[Records drawn from a dataset]
----

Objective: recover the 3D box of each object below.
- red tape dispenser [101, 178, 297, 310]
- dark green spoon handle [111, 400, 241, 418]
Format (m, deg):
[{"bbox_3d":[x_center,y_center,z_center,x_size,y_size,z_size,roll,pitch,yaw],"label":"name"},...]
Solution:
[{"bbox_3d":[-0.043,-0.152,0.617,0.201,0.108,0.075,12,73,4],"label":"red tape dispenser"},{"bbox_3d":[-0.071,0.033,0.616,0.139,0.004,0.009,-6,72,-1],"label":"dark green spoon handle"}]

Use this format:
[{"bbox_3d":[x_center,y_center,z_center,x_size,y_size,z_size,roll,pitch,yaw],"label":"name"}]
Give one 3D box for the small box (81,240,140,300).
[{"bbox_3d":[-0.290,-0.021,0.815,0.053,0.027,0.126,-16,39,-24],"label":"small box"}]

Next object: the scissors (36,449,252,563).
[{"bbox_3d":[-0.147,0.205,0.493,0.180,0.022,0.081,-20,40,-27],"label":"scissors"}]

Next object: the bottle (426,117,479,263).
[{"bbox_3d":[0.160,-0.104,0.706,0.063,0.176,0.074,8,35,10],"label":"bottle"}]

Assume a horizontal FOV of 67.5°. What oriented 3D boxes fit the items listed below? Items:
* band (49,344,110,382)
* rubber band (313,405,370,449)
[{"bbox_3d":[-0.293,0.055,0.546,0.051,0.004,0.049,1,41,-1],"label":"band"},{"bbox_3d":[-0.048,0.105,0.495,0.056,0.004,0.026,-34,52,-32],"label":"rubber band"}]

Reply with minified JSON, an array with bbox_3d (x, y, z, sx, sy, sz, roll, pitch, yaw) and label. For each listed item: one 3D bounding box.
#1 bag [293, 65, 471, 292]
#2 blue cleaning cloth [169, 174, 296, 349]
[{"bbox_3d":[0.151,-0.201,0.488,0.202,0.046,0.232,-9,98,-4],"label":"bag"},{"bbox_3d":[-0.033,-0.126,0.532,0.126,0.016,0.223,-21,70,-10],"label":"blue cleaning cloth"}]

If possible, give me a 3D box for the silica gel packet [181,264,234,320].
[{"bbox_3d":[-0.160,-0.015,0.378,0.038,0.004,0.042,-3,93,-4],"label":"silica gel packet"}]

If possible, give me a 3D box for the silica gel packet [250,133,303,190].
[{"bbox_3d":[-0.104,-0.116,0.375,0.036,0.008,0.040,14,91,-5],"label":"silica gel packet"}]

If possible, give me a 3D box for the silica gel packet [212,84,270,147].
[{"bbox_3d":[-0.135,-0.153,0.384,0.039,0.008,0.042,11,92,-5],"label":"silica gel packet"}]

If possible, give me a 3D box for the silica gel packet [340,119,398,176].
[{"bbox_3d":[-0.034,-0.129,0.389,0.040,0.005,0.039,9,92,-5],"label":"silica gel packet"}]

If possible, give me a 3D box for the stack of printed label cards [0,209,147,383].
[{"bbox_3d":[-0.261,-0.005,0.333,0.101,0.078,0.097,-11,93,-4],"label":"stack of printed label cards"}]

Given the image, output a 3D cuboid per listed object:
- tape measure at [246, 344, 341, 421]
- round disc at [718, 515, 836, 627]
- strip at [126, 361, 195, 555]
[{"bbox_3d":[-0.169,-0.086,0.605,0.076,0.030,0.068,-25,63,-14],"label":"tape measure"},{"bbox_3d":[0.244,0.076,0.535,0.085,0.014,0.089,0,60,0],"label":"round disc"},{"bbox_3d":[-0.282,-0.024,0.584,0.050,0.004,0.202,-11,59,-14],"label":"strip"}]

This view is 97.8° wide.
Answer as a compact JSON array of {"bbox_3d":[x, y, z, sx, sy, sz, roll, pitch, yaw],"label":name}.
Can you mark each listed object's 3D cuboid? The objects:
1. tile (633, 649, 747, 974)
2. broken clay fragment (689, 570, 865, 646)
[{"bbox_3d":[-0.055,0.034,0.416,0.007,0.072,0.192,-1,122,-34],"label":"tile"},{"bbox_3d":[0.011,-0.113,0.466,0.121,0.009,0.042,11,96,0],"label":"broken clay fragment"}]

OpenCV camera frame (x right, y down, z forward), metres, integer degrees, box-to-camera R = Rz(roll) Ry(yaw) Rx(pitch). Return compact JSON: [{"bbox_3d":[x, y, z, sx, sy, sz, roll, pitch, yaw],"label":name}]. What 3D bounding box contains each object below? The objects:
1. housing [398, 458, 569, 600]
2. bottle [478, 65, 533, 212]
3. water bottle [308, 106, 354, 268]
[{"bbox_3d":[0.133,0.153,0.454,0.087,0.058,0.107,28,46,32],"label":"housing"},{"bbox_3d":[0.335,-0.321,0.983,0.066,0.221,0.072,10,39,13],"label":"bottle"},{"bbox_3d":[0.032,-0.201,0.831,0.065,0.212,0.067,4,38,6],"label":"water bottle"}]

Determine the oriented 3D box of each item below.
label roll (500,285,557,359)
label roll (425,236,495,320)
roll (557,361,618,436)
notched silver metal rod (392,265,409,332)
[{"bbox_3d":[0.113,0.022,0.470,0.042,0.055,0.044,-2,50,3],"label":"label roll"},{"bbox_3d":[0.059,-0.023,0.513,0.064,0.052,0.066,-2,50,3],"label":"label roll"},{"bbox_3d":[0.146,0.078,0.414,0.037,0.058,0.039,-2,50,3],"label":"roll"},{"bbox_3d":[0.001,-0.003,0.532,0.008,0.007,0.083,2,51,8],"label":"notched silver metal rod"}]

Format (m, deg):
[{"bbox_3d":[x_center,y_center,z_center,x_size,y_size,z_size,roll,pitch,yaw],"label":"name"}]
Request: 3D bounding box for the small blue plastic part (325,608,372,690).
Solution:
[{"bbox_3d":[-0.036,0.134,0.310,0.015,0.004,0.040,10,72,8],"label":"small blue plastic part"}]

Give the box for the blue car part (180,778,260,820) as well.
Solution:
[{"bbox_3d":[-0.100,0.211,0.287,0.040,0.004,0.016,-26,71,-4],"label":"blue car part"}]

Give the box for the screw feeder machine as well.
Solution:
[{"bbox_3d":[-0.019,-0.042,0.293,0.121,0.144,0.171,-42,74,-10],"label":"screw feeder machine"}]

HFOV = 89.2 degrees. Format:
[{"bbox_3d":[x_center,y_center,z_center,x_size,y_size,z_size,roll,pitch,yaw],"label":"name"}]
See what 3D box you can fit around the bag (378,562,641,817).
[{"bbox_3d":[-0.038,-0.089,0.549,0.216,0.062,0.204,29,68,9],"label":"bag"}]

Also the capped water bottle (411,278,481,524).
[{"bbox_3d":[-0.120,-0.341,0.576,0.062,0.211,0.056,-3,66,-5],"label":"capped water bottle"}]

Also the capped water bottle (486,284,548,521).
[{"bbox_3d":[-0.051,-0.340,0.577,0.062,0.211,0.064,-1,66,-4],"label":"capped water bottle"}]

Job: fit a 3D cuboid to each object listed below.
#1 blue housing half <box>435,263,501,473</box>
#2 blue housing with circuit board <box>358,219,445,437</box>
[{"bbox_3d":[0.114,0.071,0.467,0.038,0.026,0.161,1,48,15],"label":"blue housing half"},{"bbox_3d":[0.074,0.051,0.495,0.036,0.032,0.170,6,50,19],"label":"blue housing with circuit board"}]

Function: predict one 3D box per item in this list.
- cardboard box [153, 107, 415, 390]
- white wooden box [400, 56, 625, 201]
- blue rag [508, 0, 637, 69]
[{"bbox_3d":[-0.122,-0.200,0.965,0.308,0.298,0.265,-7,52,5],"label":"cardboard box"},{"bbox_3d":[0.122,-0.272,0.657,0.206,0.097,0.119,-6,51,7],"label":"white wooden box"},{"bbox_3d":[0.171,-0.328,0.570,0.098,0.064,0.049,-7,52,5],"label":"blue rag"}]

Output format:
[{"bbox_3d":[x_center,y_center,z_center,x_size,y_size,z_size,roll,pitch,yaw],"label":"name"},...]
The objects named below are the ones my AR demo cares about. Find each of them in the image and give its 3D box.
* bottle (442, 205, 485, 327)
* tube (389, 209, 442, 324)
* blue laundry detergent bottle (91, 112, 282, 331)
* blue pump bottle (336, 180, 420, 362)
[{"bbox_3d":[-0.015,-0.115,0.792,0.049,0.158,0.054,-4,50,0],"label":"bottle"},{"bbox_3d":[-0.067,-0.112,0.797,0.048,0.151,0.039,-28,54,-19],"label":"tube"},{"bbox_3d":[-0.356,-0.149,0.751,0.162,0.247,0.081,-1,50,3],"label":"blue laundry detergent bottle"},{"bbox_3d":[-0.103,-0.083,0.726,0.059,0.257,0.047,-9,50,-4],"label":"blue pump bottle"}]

----

▶ _ASSIGNMENT_
Return the lines of the records that include the string "each".

▶ _ANSWER TO THIS TASK_
Objective: recover the 3D box of each object below.
Reply with minified JSON, an array with bbox_3d (x, y, z, sx, sy, sz, roll, pitch, yaw) and label. For each listed item: one 3D bounding box.
Can you mark each listed object's 3D cuboid? The objects:
OpenCV camera frame (x right, y down, z forward), metres, integer degrees, box-to-camera R = Rz(roll) Ry(yaw) Rx(pitch). Return compact JSON: [{"bbox_3d":[x, y, z, sx, sy, sz, roll, pitch, yaw],"label":name}]. What 3D bounding box contains each object below? The objects:
Determine the oriented 3D box of each item below.
Job: fit a 3D cuboid to each object listed below.
The objects named below are the ones my AR demo cares about. Find each of them in the image and give its 3D box.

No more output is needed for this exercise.